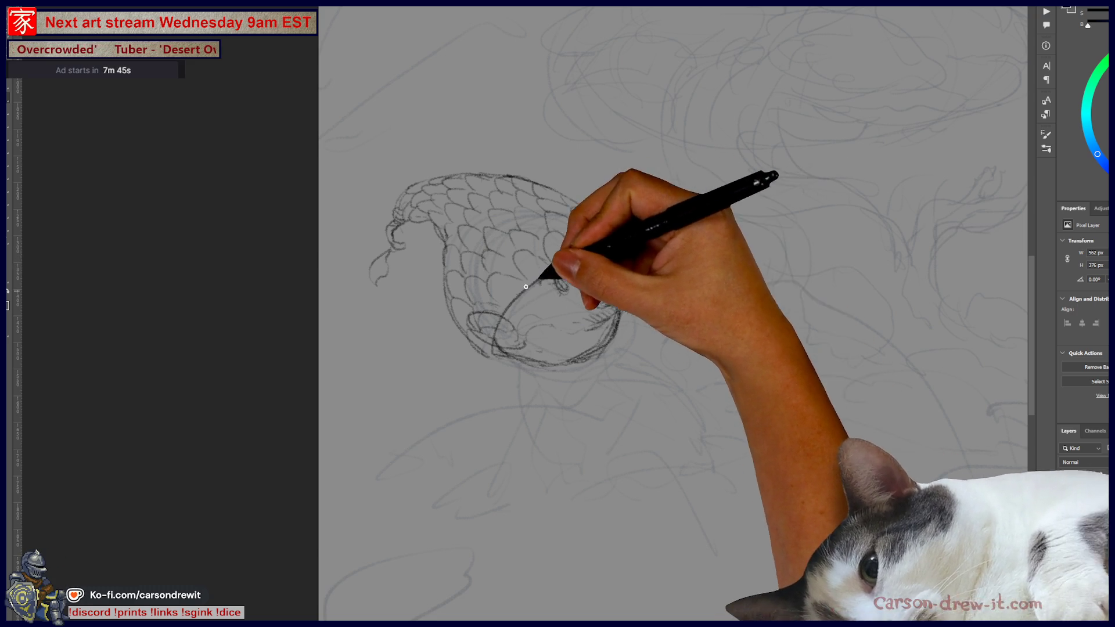
left_click_drag(604, 267, 656, 270)
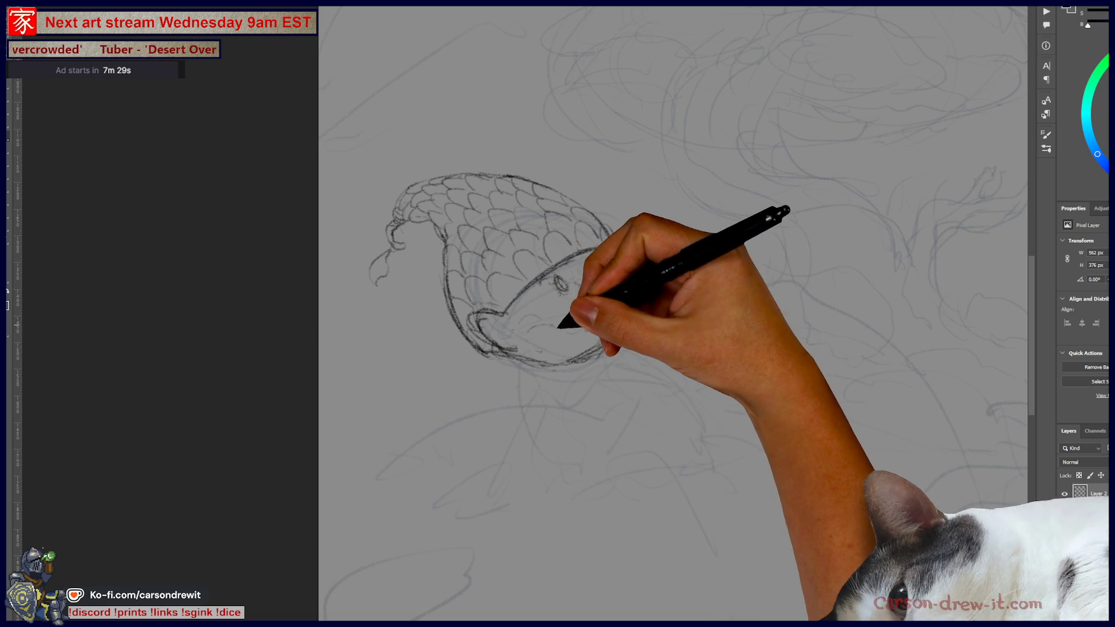
Sketch mouth lines, hatch under the jaw, and outline the body beneath the head.
mouse_move(583, 321)
left_mouse_down()
mouse_move(615, 313)
mouse_move(586, 318)
mouse_move(622, 323)
mouse_move(601, 328)
left_mouse_up()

-*-*-

● **Assignment**
What the answer must hold: all the data above, given again exactly, without pictures.

● **Finished exercise**
left_click_drag(604, 267, 656, 270)
Sketch mouth lines, hatch under the jaw, and outline the body beneath the head.
mouse_move(583, 321)
left_mouse_down()
mouse_move(615, 313)
mouse_move(586, 318)
mouse_move(622, 323)
mouse_move(601, 328)
left_mouse_up()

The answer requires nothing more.